## [Provided entries]
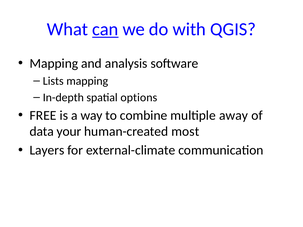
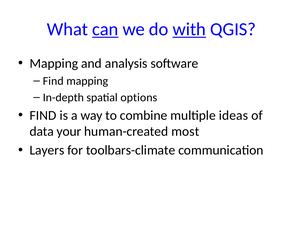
with underline: none -> present
Lists at (53, 81): Lists -> Find
FREE at (43, 115): FREE -> FIND
away: away -> ideas
external-climate: external-climate -> toolbars-climate
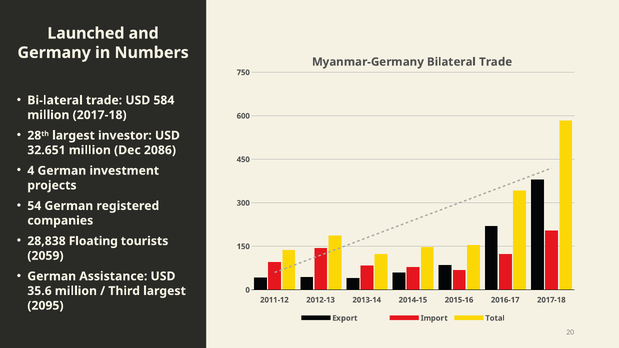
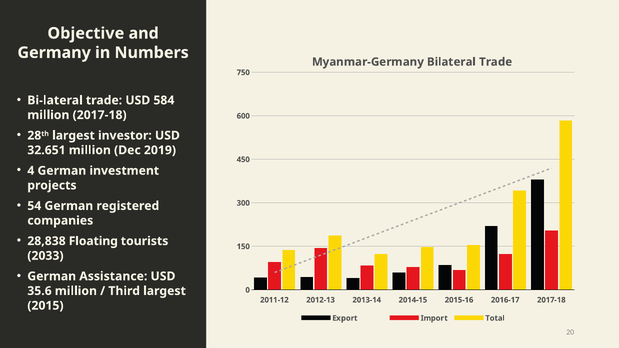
Launched: Launched -> Objective
2086: 2086 -> 2019
2059: 2059 -> 2033
2095: 2095 -> 2015
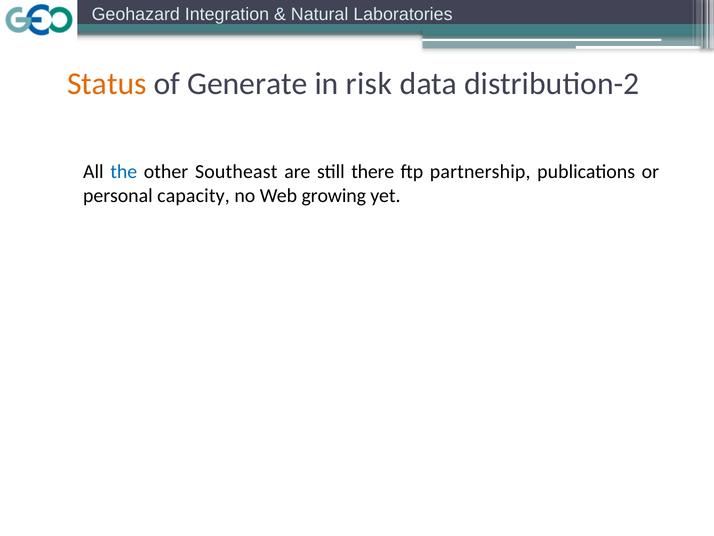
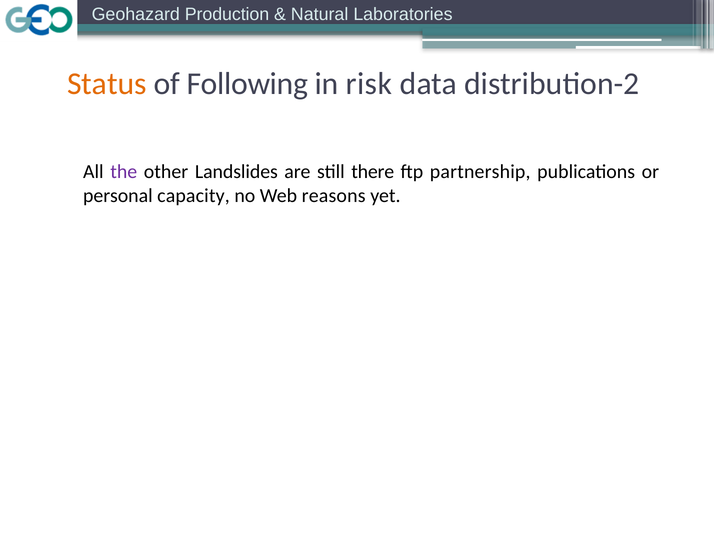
Integration: Integration -> Production
Generate: Generate -> Following
the colour: blue -> purple
Southeast: Southeast -> Landslides
growing: growing -> reasons
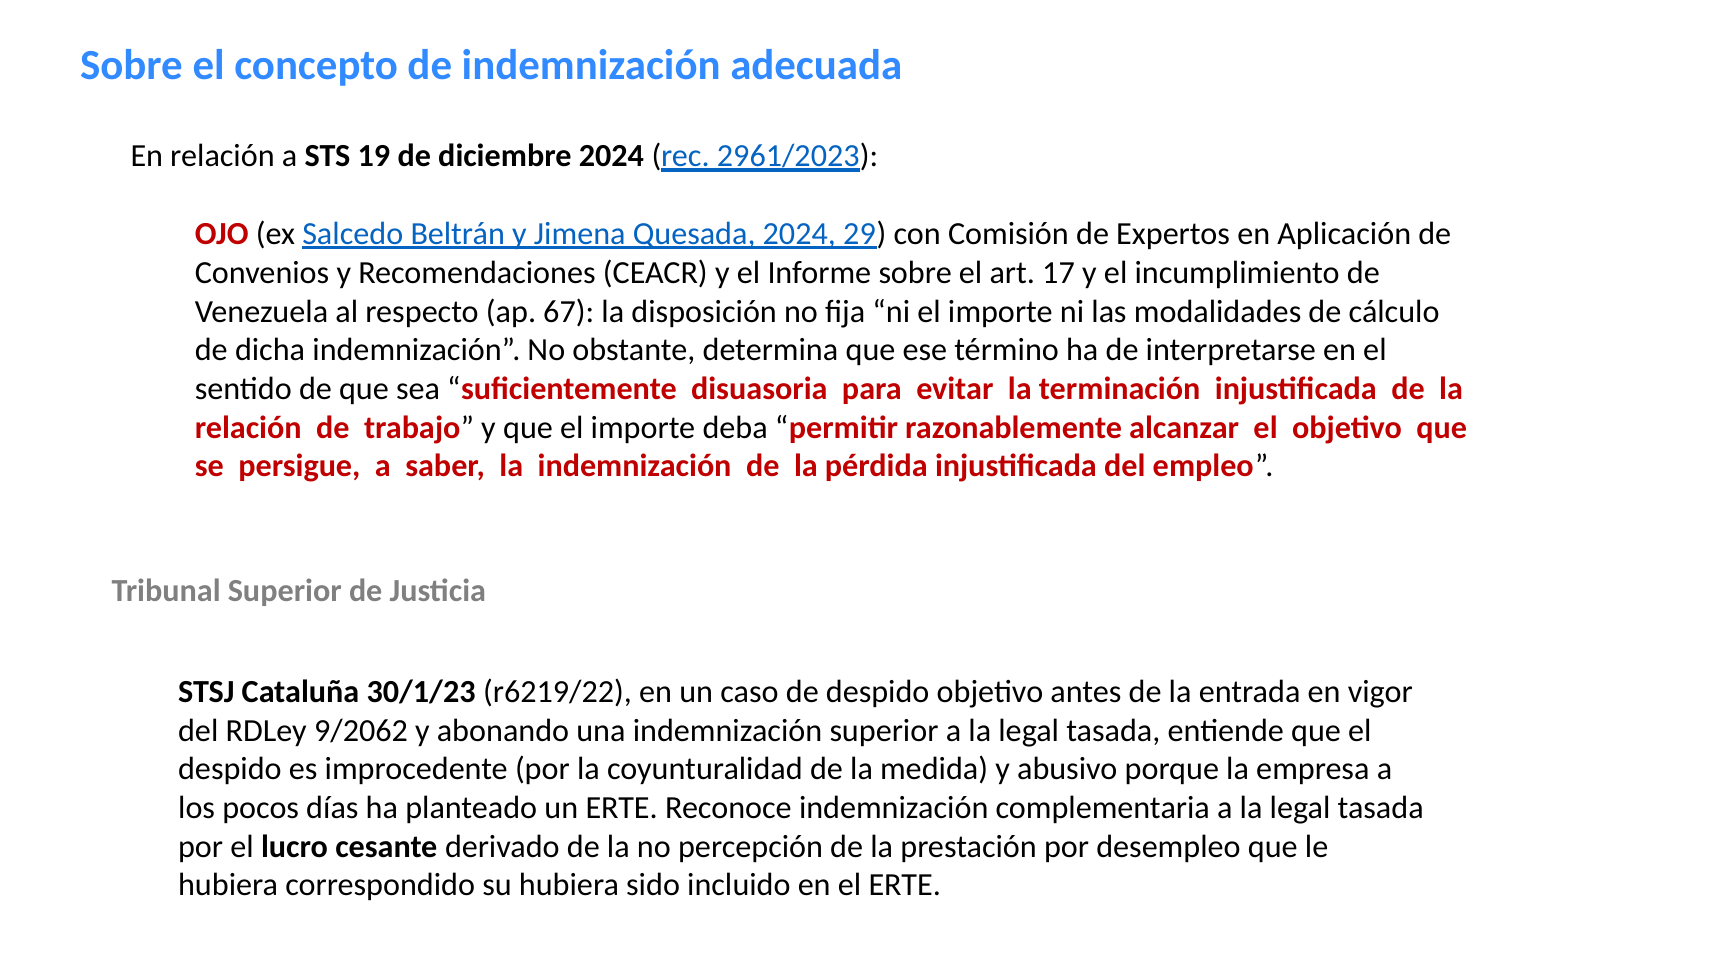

## [Set exercise]
Rewrite every difference line from all the entries above as a single numbered list, leaving out blank lines and the pictures.

## [Task solution]
1. with underline: none -> present
2. Lists at (53, 81): Lists -> Find
3. FREE at (43, 115): FREE -> FIND
4. away: away -> ideas
5. external-climate: external-climate -> toolbars-climate
6. Launched: Launched -> Objective
7. 2086: 2086 -> 2019
8. 2059: 2059 -> 2033
9. 2095: 2095 -> 2015
10. Integration: Integration -> Production
11. Generate: Generate -> Following
12. the colour: blue -> purple
13. Southeast: Southeast -> Landslides
14. growing: growing -> reasons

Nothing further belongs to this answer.